While the mannequin is a centerpiece, it is by no means the only simulation aid in the center. Also available is a surgical sink, modern “IV arms,” and a host of tools to help train students to perform clinical skills they will use as practicing PAs.
“In particular, we use these aids before the students go out on rotations to refresh the skills that may have atrophied a little over time,” Martin said. “For instance, right before they go on emergency medicine and surgery rotations, we refresh them in suturing and other critical skills they’ll use on real patients.
“We teach them about gowning and gloving in preparation before surgery. We train them so they’re ready to go straight into the operating room and work and learn in that environment.”
Horton said students always register a positive experience whenever they are assigned to participate in a medical simulation in the new center.
“This is a huge opportunity for our students, and it’s a great attractant to future applicants,” she said. “Being able to do a lot of hands-on learning is the direction a lot of medical education is going. Students aren’t as enthralled by the ‘Death by PowerPoint’ model of instruction. Being able to come into this facility, see the mannequin and all the things it can do, can augment their learning in a significant way.
“It’s a great opportunity for future applicants to come here and see that we are keeping up with the times and offering the best training facility to them.”
The demonstration was also witnessed by Rebecca K. Cockrell, director of the Mississippi Academy for Simulation Training at the University of Mississippi Medical Center and director of the Ball Simulation Center at Hinds Community College. Cockrell collaborated with members of the PA program to help optimize the MC simulation center’s setup.
“We found in our training through Ms. Cockrell that the world of simulation is very unique in that we are all well suited to help each other,” Martin said. “We work collaboratively, share ideas freely, and share cases freely.
“There’s a huge amount of resources available, and it’s helpful to us as a new center to have access to those readily available sources that get us up to speed faster.”
That collaboration extends across the MC campus, too.
“One of our strengths at Mississippi College is we have a positive spirit of collaboration with our coworkers,” Martin said. “That especially includes our School of Nursing. They’ve been very gracious in incorporating us in their simulations, such as in their birthing model. They have simulated hospital rooms and other resources. They’ve had our students over and have taught them directly. We’d like to be able to do the same.

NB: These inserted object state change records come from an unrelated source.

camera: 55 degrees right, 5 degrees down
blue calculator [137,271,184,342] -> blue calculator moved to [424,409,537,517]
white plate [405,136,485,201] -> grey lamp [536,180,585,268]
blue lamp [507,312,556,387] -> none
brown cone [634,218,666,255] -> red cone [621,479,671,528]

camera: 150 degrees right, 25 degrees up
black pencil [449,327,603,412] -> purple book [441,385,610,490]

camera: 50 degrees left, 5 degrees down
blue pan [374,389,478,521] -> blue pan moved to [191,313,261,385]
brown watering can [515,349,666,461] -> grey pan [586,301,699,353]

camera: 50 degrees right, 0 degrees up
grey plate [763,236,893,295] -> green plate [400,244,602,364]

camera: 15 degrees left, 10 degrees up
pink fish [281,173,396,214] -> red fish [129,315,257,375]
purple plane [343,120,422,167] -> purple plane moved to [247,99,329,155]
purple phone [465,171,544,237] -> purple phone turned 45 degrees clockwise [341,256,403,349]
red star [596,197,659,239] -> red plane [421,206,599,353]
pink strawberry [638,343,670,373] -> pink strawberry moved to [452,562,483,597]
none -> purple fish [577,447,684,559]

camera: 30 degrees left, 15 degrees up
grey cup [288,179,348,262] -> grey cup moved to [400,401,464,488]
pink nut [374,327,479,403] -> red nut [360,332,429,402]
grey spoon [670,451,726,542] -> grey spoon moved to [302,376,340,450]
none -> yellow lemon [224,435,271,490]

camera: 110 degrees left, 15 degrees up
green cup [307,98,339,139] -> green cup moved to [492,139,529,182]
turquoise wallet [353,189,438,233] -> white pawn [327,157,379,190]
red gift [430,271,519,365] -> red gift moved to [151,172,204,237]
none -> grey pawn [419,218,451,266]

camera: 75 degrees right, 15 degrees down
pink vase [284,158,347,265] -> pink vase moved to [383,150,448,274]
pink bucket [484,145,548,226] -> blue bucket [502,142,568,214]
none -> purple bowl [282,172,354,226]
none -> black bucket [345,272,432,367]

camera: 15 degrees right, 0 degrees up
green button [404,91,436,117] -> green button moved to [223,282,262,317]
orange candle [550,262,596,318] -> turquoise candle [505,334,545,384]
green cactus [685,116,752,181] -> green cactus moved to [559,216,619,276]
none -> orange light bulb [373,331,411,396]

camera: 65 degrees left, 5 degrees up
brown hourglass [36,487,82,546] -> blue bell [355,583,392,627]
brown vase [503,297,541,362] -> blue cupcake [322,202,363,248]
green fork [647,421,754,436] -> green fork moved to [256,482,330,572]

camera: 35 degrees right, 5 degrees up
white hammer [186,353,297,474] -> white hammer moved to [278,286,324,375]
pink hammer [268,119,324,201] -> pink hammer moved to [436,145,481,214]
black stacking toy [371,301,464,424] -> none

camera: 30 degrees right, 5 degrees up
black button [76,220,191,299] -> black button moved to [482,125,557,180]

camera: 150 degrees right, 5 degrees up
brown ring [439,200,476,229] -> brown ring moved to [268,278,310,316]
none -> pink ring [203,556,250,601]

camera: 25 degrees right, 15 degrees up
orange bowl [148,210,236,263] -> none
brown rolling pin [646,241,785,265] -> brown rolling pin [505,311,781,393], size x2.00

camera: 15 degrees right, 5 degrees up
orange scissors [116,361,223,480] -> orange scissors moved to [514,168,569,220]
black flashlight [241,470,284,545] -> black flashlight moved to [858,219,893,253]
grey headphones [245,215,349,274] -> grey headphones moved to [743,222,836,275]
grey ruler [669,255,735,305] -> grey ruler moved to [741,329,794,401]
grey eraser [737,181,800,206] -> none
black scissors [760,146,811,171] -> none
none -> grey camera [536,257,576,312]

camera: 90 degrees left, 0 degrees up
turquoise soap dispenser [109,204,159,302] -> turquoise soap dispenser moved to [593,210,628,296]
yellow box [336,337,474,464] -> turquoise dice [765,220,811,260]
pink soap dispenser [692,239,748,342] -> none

“We’d like to have collaborative events with PA students and nursing students working side-by-side in this simulation center, where they’re free to learn and make mistakes, but not feel bad. This gives them the opportunity to learn these critical skills and have them work together as a team. We’re happy about that.”
Although the center has only recently opened for PA students, Martin said his team is already eyeing expansion.
“We have enough room for a second bay, so at some point, we’d like to add another type of mannequin or some other aid,” he said. “That’s why we call this a center, because the simulation centers on a number of modalities to help train our students.
“Our dream is that someday, we will have a health science center where we can put all of the health science groups together in one building and work even more easily together.”